Scientists have discovered the origin of the mysterious blue jets of lightning in our atmosphere.

Jason Ahrns

Science News notes Torsten Neubert, an atmospheric physicist and lead other of the paper, used the term “blue bang” to describe the flashes of light that occurred prior to the blue jet. Neubert speculates that a special type of short-range electric discharge inside the thunderstorm causes the blue bangs. With turbulence in the thunderstorm providing opportunities for oppositely charged regions to come within half a mile of each other; and discharge a powerful burst of current.

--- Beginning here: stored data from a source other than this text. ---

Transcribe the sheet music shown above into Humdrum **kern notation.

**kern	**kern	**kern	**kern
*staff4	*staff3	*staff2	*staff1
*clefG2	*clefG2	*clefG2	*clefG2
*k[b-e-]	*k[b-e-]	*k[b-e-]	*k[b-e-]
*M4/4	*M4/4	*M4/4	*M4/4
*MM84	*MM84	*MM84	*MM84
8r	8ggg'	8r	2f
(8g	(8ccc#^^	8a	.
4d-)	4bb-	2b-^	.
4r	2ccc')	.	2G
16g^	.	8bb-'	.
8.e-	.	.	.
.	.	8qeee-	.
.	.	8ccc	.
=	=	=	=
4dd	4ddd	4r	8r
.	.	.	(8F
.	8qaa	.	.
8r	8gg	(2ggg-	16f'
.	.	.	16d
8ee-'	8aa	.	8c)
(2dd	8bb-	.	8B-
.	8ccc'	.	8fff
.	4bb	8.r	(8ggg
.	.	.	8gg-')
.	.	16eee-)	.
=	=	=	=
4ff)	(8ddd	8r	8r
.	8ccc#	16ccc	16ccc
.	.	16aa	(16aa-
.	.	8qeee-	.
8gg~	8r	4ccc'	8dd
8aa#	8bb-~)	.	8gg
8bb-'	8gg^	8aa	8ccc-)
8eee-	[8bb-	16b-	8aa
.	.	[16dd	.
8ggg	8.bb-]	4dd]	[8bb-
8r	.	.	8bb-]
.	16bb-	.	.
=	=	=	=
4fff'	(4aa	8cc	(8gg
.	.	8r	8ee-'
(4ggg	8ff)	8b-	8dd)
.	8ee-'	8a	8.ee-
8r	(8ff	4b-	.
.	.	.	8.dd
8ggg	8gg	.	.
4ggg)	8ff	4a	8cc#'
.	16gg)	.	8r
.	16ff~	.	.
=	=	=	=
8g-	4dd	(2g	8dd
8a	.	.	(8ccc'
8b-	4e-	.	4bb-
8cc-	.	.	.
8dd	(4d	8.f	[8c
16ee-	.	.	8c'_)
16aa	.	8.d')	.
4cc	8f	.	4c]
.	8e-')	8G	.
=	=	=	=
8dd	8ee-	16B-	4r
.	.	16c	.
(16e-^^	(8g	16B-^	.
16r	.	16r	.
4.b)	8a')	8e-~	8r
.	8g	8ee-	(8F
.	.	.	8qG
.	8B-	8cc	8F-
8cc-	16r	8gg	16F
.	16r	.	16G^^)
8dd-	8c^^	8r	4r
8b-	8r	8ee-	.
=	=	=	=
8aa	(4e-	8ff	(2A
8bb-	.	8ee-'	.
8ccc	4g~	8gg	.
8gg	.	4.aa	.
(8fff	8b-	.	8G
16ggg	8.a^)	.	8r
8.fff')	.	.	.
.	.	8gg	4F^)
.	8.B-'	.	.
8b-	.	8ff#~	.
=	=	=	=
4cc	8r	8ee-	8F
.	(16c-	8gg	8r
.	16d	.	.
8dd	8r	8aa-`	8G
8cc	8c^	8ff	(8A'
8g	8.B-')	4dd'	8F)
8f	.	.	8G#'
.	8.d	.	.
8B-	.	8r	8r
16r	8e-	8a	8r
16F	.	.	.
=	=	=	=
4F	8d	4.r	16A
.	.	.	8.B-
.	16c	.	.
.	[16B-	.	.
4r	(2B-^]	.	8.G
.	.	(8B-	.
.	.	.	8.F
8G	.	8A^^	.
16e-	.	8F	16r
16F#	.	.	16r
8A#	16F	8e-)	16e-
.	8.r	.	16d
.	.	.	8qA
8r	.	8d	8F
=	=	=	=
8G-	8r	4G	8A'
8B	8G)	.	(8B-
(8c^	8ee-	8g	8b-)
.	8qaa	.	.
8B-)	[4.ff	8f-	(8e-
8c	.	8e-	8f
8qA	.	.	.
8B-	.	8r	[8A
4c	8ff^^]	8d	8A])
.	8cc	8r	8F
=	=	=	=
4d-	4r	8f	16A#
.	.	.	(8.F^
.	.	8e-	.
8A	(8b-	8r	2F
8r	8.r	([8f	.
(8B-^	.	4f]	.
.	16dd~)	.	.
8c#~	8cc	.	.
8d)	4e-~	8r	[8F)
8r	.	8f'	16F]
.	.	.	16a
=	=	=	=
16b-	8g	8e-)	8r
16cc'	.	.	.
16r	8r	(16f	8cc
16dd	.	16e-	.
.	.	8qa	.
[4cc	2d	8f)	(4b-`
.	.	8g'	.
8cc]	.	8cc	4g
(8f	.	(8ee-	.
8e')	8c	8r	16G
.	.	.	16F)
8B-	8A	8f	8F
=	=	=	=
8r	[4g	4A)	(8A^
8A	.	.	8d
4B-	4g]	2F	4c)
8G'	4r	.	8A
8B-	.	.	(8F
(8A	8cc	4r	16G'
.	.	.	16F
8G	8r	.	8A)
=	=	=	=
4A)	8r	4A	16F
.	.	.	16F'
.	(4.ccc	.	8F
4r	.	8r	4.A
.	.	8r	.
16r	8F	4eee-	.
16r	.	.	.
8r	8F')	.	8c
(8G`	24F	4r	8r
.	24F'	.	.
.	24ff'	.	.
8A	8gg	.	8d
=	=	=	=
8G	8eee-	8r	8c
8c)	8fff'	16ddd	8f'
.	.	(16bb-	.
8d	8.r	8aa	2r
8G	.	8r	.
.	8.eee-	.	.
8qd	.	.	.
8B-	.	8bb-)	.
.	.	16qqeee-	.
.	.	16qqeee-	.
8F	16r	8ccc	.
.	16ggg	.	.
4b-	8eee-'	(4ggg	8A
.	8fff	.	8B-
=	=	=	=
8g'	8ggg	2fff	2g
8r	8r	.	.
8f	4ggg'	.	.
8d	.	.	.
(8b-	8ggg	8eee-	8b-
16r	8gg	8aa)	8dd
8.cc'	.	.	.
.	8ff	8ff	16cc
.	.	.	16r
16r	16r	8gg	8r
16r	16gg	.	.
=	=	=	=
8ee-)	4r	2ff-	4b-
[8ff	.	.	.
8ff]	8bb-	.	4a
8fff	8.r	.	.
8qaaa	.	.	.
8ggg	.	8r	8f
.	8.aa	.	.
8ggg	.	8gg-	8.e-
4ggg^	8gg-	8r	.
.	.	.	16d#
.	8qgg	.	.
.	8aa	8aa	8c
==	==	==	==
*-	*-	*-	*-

And while Neubert and his colleagues aren’t certain of what causes the blue bangs, knowing what precedes blue jets still helps us to complete the picture of the atmosphere surrounding Earth.

Scientists have discovered the origin of the mysterious blue jets of lightning in our atmosphere.

DTU Space /Daniel, Schmelling/Mount Visual

Incidentally, that picture is also full of elves and red sprites. Those weather phenomena—which consist, respectively, of reddish “tentacles” of light (top, real image), and expanding rings that glow from the collision of electrons and nitrogen (immediately above, animated)—are also appearing above our heads all the time. Which makes the airy world surrounding Earth seem shockingly fantastical.